*** Opening Input for this task ***

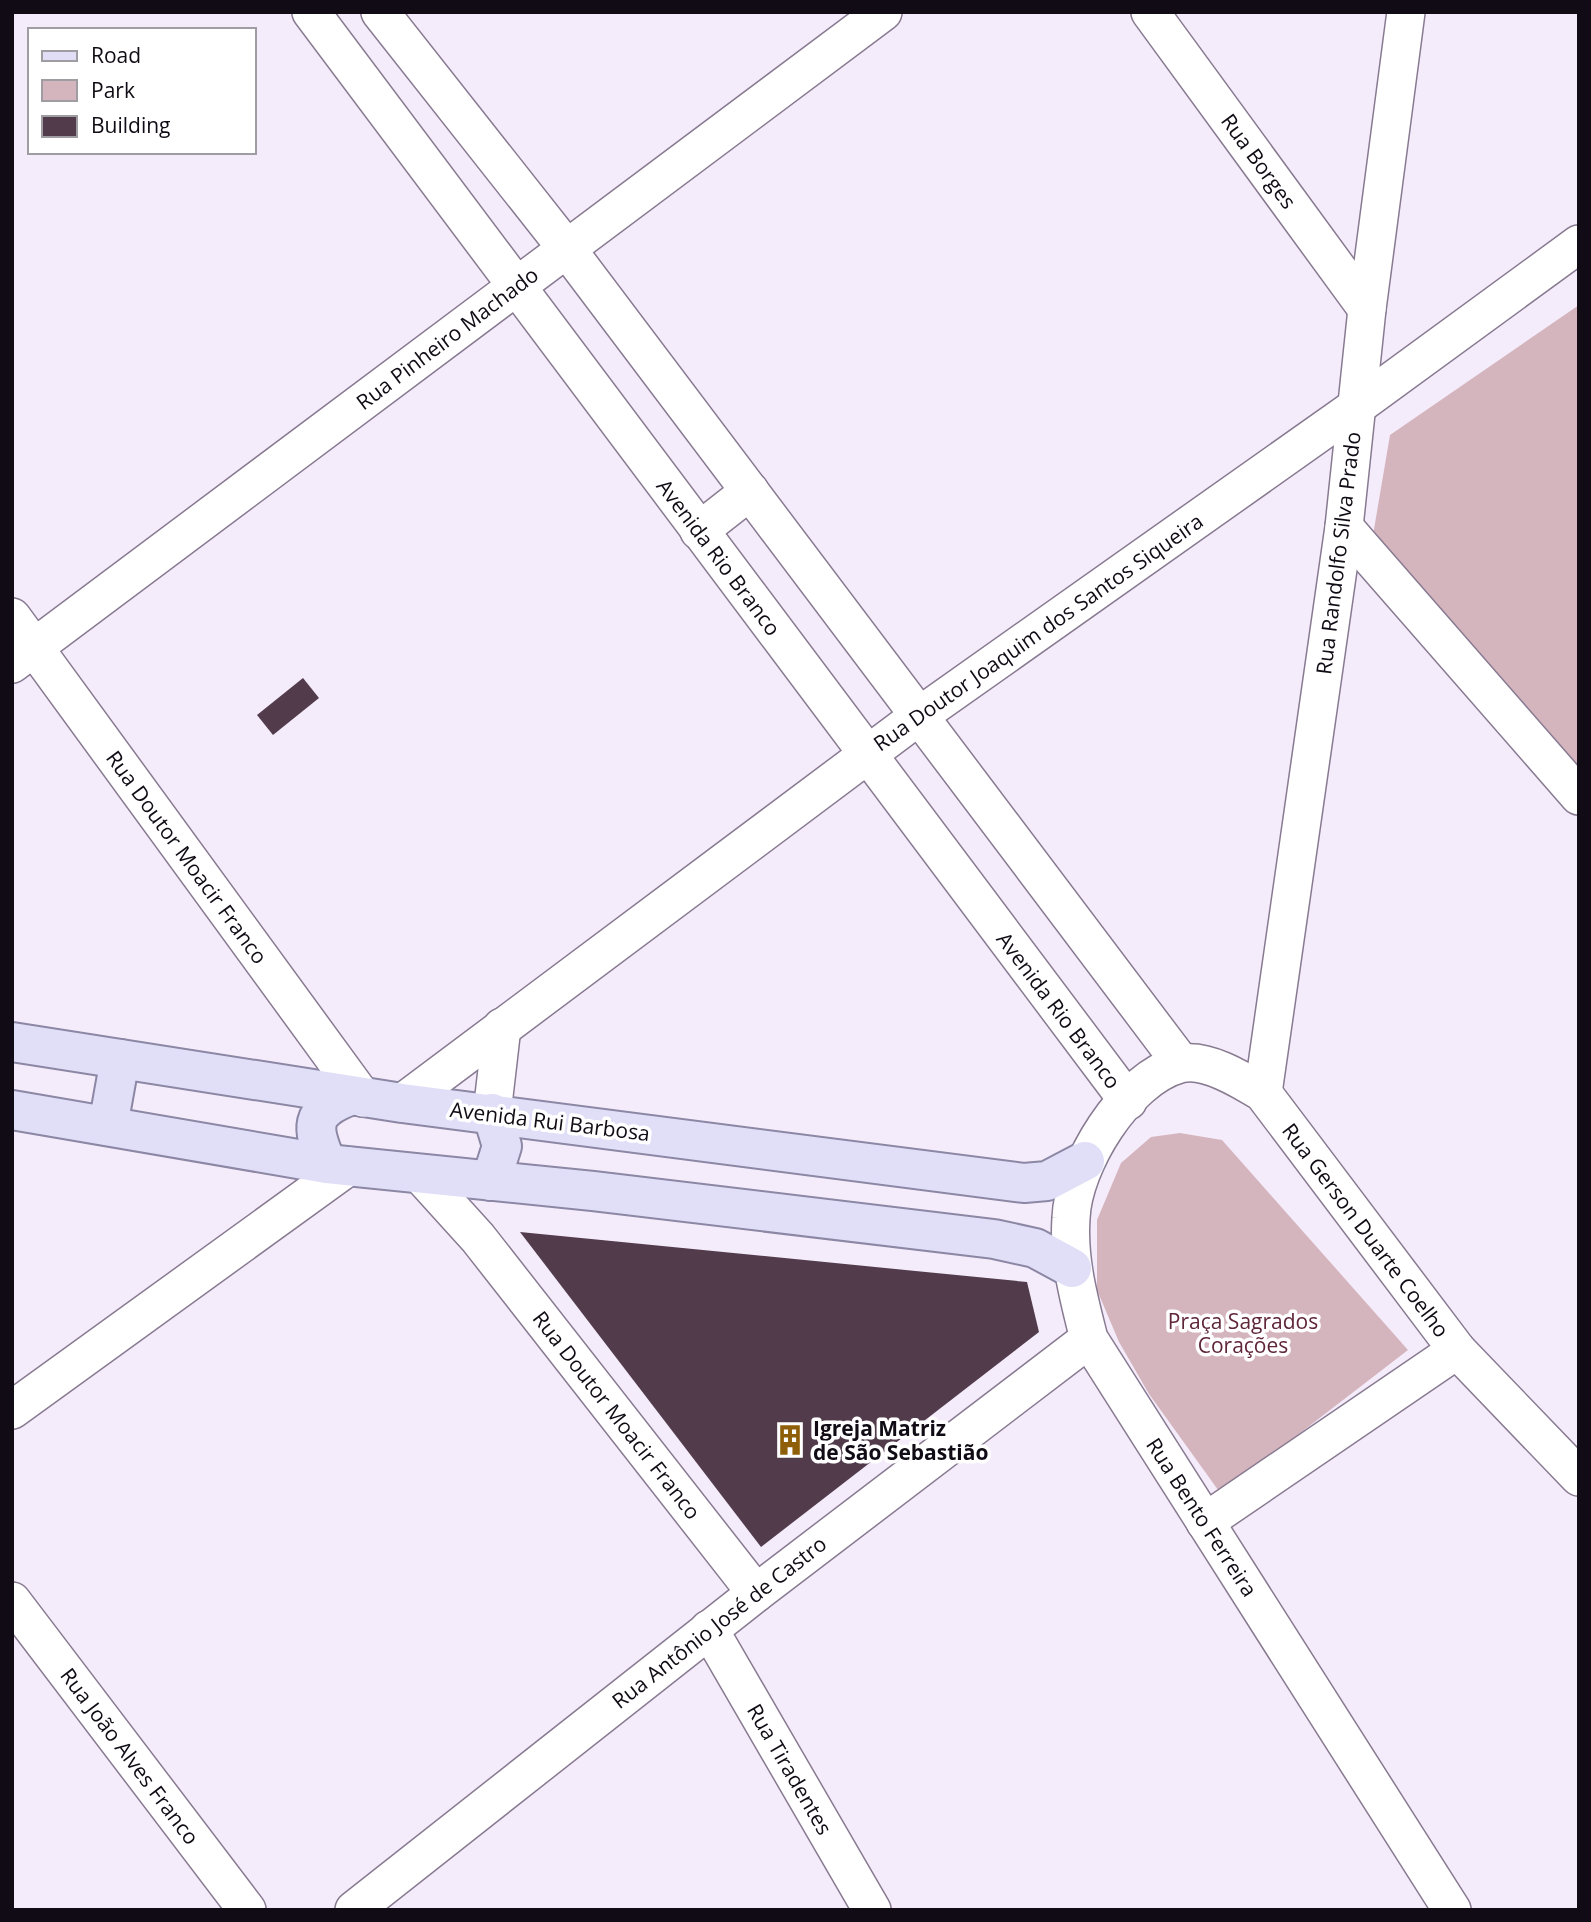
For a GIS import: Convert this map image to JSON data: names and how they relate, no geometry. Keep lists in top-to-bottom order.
{
  "streets": {
    "main road": ["Avenida Rui Barbosa"],
    "street": [
      "Rua Borges",
      "Rua Pinheiro Machado",
      "Rua Randolfo Silva Prado",
      "Avenida Rio Branco",
      "Rua Doutor Joaquim dos Santos Siqueira",
      "Rua Doutor Moacir Franco",
      "Rua Gerson Duarte Coelho",
      "Rua Bento Ferreira",
      "Rua Antônio José de Castro",
      "Rua João Alves Franco",
      "Rua Tiradentes"
    ]
  },
  "crossings": [
    ["Rua Borges", "Rua Randolfo Silva Prado"],
    ["Rua Pinheiro Machado", "Avenida Rio Branco"],
    ["Rua Pinheiro Machado", "Rua Doutor Moacir Franco"],
    ["Rua Randolfo Silva Prado", "Rua Doutor Joaquim dos Santos Siqueira"],
    ["Rua Randolfo Silva Prado", "Rua Gerson Duarte Coelho"],
    ["Avenida Rio Branco", "Rua Doutor Joaquim dos Santos Siqueira"],
    ["Avenida Rio Branco", "Rua Bento Ferreira"],
    ["Rua Doutor Joaquim dos Santos Siqueira", "Avenida Rui Barbosa"],
    ["Rua Doutor Moacir Franco", "Avenida Rui Barbosa"],
    ["Rua Doutor Moacir Franco", "Rua Antônio José de Castro"],
    ["Avenida Rui Barbosa", "Rua Bento Ferreira"],
    ["Rua Bento Ferreira", "Rua Antônio José de Castro"],
    ["Rua Antônio José de Castro", "Rua Tiradentes"]
  ],
  "parks": ["Praça Sagrados Corações"],
  "places": {
    "building": ["Igreja Matriz de São Sebastião"]
  },
  "legend": ["Road", "Park", "Building"]
}
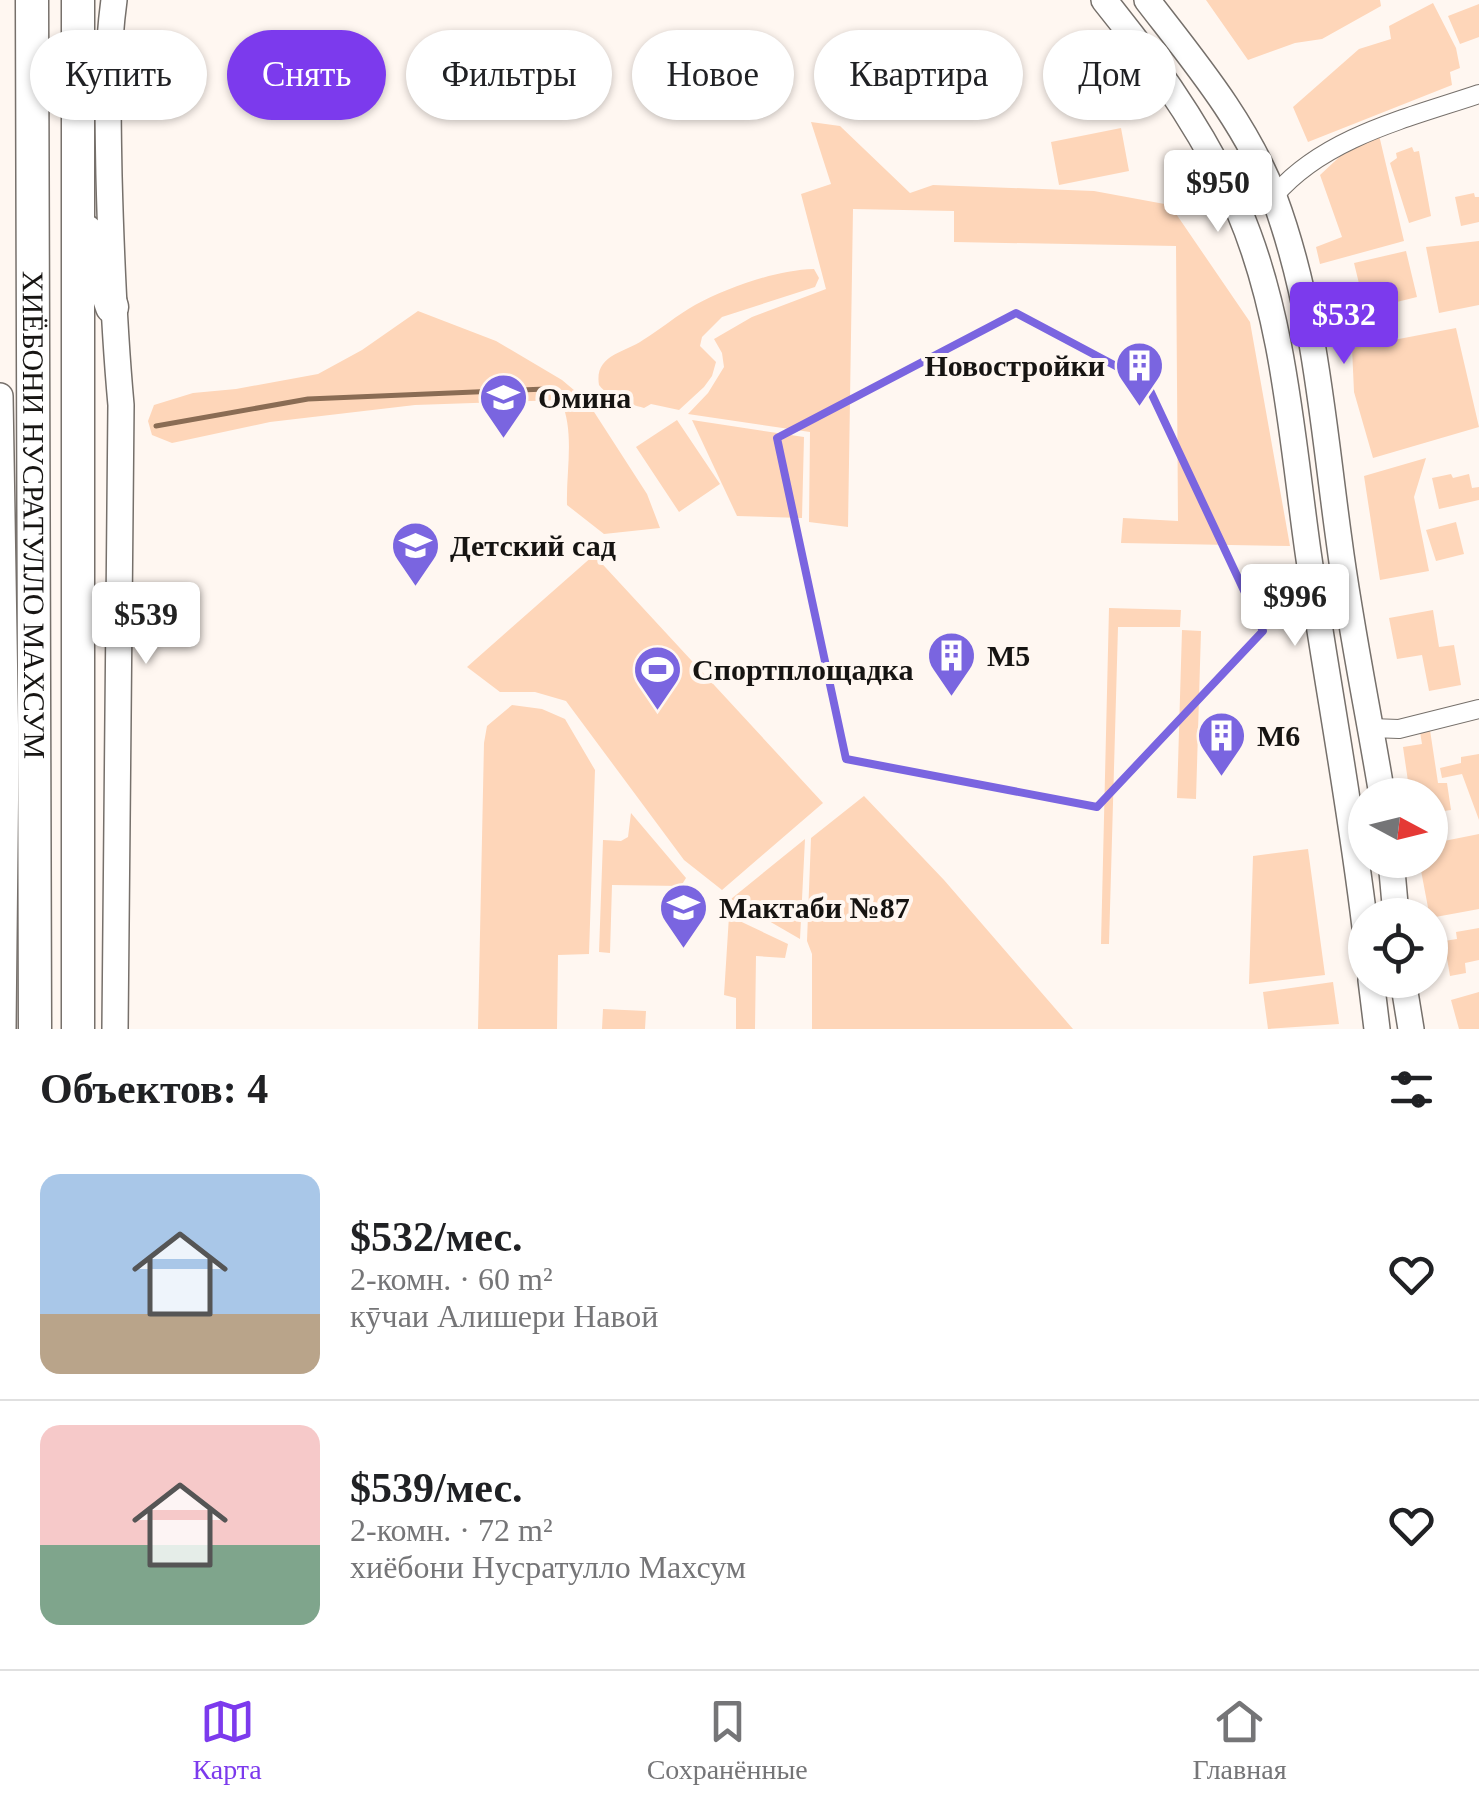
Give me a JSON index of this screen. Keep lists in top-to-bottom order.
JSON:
{
  "streets": {
    "highway": ["ХИЁБОНИ НУСРАТУЛЛО МАХСУМ"]
  },
  "places": {
    "building": ["Новостройки", "М5", "М6"],
    "school or university": ["Омина", "Детский сад", "Мактаби №87"],
    "sports": ["Спортплощадка"]
  },
  "north": "right",
  "page": {
    "chip": [
      "Купить",
      "Снять",
      "Фильтры",
      "Новое",
      "Квартира",
      "Дом"
    ],
    "price": [
      "$950",
      "$532",
      "$996",
      "$539"
    ],
    "heading": "Объектов: 4",
    "list": [
      {
        "name": "$532/мес.",
        "note": "2-комн. · 60 m² · кӯчаи Алишери Навоӣ"
      },
      {
        "name": "$539/мес.",
        "note": "2-комн. · 72 m² · хиёбони Нусратулло Махсум"
      }
    ],
    "tabs": ["Карта", "Сохранённые", "Главная"]
  }
}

*** Closing Input for this task ***

Instructions to follow
Pictures in the records above should not be copied. Repeat everything else exactly.

Answer for the task
For a GIS import: Convert this map image to JSON data: names and how they relate, no geometry. Keep lists in top-to-bottom order.
{
  "streets": {
    "main road": ["Avenida Rui Barbosa"],
    "street": [
      "Rua Borges",
      "Rua Pinheiro Machado",
      "Rua Randolfo Silva Prado",
      "Avenida Rio Branco",
      "Rua Doutor Joaquim dos Santos Siqueira",
      "Rua Doutor Moacir Franco",
      "Rua Gerson Duarte Coelho",
      "Rua Bento Ferreira",
      "Rua Antônio José de Castro",
      "Rua João Alves Franco",
      "Rua Tiradentes"
    ]
  },
  "crossings": [
    ["Rua Borges", "Rua Randolfo Silva Prado"],
    ["Rua Pinheiro Machado", "Avenida Rio Branco"],
    ["Rua Pinheiro Machado", "Rua Doutor Moacir Franco"],
    ["Rua Randolfo Silva Prado", "Rua Doutor Joaquim dos Santos Siqueira"],
    ["Rua Randolfo Silva Prado", "Rua Gerson Duarte Coelho"],
    ["Avenida Rio Branco", "Rua Doutor Joaquim dos Santos Siqueira"],
    ["Avenida Rio Branco", "Rua Bento Ferreira"],
    ["Rua Doutor Joaquim dos Santos Siqueira", "Avenida Rui Barbosa"],
    ["Rua Doutor Moacir Franco", "Avenida Rui Barbosa"],
    ["Rua Doutor Moacir Franco", "Rua Antônio José de Castro"],
    ["Avenida Rui Barbosa", "Rua Bento Ferreira"],
    ["Rua Bento Ferreira", "Rua Antônio José de Castro"],
    ["Rua Antônio José de Castro", "Rua Tiradentes"]
  ],
  "parks": ["Praça Sagrados Corações"],
  "places": {
    "building": ["Igreja Matriz de São Sebastião"]
  },
  "legend": ["Road", "Park", "Building"]
}
Give me a JSON index of this screen. Keep lists in top-to-bottom order.
JSON:
{
  "streets": {
    "highway": ["ХИЁБОНИ НУСРАТУЛЛО МАХСУМ"]
  },
  "places": {
    "building": ["Новостройки", "М5", "М6"],
    "school or university": ["Омина", "Детский сад", "Мактаби №87"],
    "sports": ["Спортплощадка"]
  },
  "north": "right",
  "page": {
    "chip": [
      "Купить",
      "Снять",
      "Фильтры",
      "Новое",
      "Квартира",
      "Дом"
    ],
    "price": [
      "$950",
      "$532",
      "$996",
      "$539"
    ],
    "heading": "Объектов: 4",
    "list": [
      {
        "name": "$532/мес.",
        "note": "2-комн. · 60 m² · кӯчаи Алишери Навоӣ"
      },
      {
        "name": "$539/мес.",
        "note": "2-комн. · 72 m² · хиёбони Нусратулло Махсум"
      }
    ],
    "tabs": ["Карта", "Сохранённые", "Главная"]
  }
}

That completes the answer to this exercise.